━━━━━ EXTRACTED INFORMATION ━━━━━

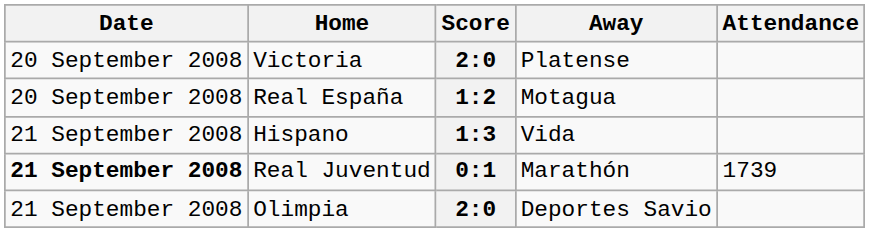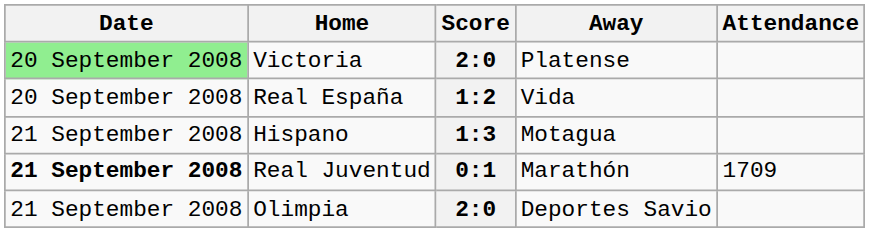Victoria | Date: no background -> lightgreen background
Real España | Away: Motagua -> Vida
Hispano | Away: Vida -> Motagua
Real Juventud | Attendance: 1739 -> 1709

━━━━━
━━━━━ EXTRACTED INFORMATION ━━━━━

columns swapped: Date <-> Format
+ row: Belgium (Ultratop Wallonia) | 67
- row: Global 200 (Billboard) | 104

━━━━━

WORK INSTRUCTIONS:
Output every line of the items from the line that contains "Victoria | Date: no" to the line that contains "Real Juventud | Attendance: 1739 -> 1709", both included, with nothing changed and no pictures.

WRITTEN RESPONSE:
Victoria | Date: no background -> lightgreen background
Real España | Away: Motagua -> Vida
Hispano | Away: Vida -> Motagua
Real Juventud | Attendance: 1739 -> 1709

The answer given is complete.